During a recent webinar, one of the presenters bemoaned the fact members of the pavement preservation community in his region sold a less-than-adequate treatment for a pavement system. The result was almost immediate reflective cracking and an unhappy owner who saw the asphalt industry as the problem.
In the long run, poor business practices hurt us all. The contractor—whose name I don’t need to know—may have made a quick dollar winning the bid to only seal a damaged pavement. But now he likely has a damaged reputation that won’t win the company any invitations to bid in the future.
Now consider the cost to the industry overall when this kind of poor business practice is happening. If a contractor is consistently underbidding the competition because he’s underselling what the customers need, he’s damaging the industry’s reputation as well.
The thought that came to mind was, “What happens when someone upsells the property owner and does more than the pavement needed? How greedy do we look?” There’s nothing wrong with going above and beyond for the owner. That’s good customer service in anyone’s book. But to go to a property manager and sell him or her a certain dollar amount of infrared patching prior to sealing with two or three coats when a parking lot only needed a few cracks routed and filled before one sealcoat, is to take advantage of people who don’t know any better. That’s not overperforming; that’s fleecing someone.
I’m not saying our industry fleeces customers. I’m saying we should be aware that property managers are watching their nickels and dimes just like the rest of us. The contractor who offers them real solutions to pavement problems with a plan of attack for this season and next will be the contractor who not only wins the job, but also wins the public relations game for all of us.
Why does that matter?
All ships rise with a rising tide.
If Contractor ABC shows the property manager of High-Quality Estates how to save a few nickels on long-term pavement maintenance plans, then that property manager will talk about Contractor ABC and the asphalt preservation options in positive, glowing terms at the next residential property managers luncheon. It’s better to have the manager of High-Quality Estates beaming about his good experience with the pavement preservation community doing a good job that was matched to his property’s needs than to have him grousing about a contractor taking advantage of him or doing a pricy sealcoating job without addressing the subbase failure in front of his display model office.

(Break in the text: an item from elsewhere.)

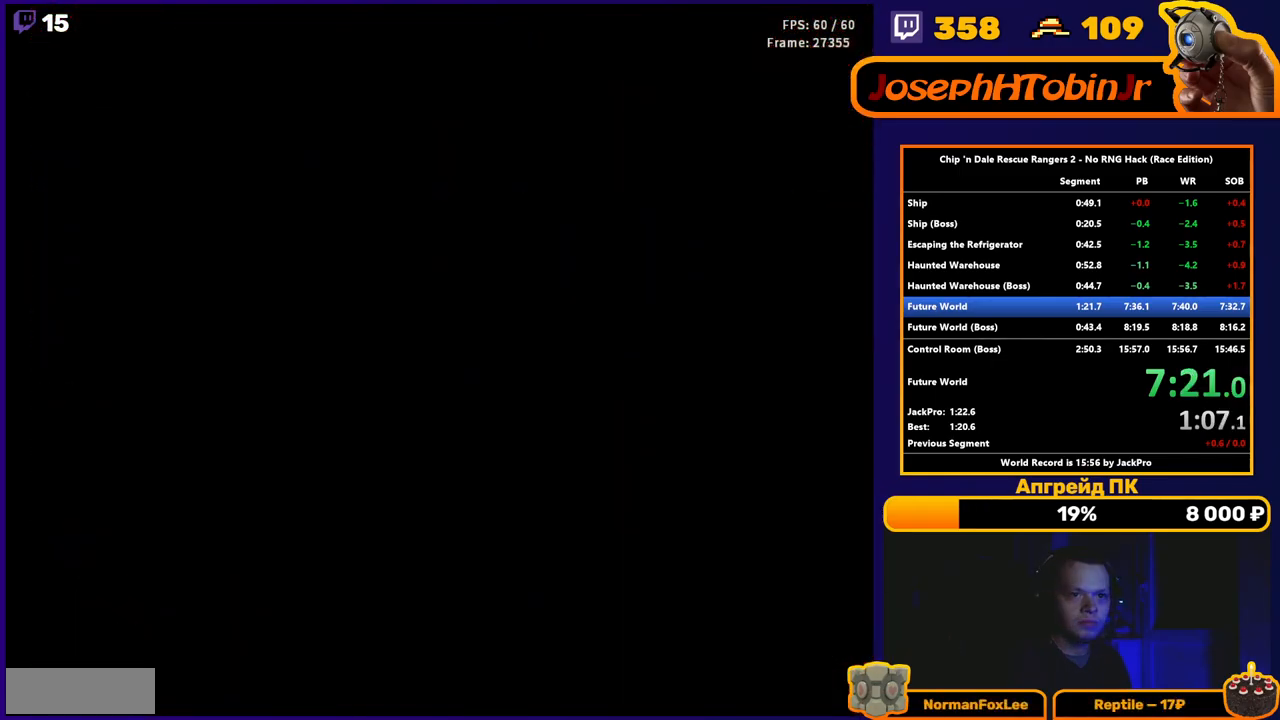
{"buttons": ["DPAD_RIGHT"], "events": []}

This sounds like basic common sense, doesn’t it? Yet it’s something a presenter was complaining about in 2023. We need to remember that a quick buck today could mean the loss of more than one contract tomorrow. Performing the right treatment for the right pavement at the right time applies to the smaller jobs just as it does for the larger, DOT-level projects. Assess what you can do for a property manager and give it to them straight. If that means you spend extra time educating them on a pavement condition index, so be it. If that means you lose the bid to someone else this year, you just might be the one the manager comes to in 2024 or 2025 requesting you bid to repair what didn’t get done properly in 2023.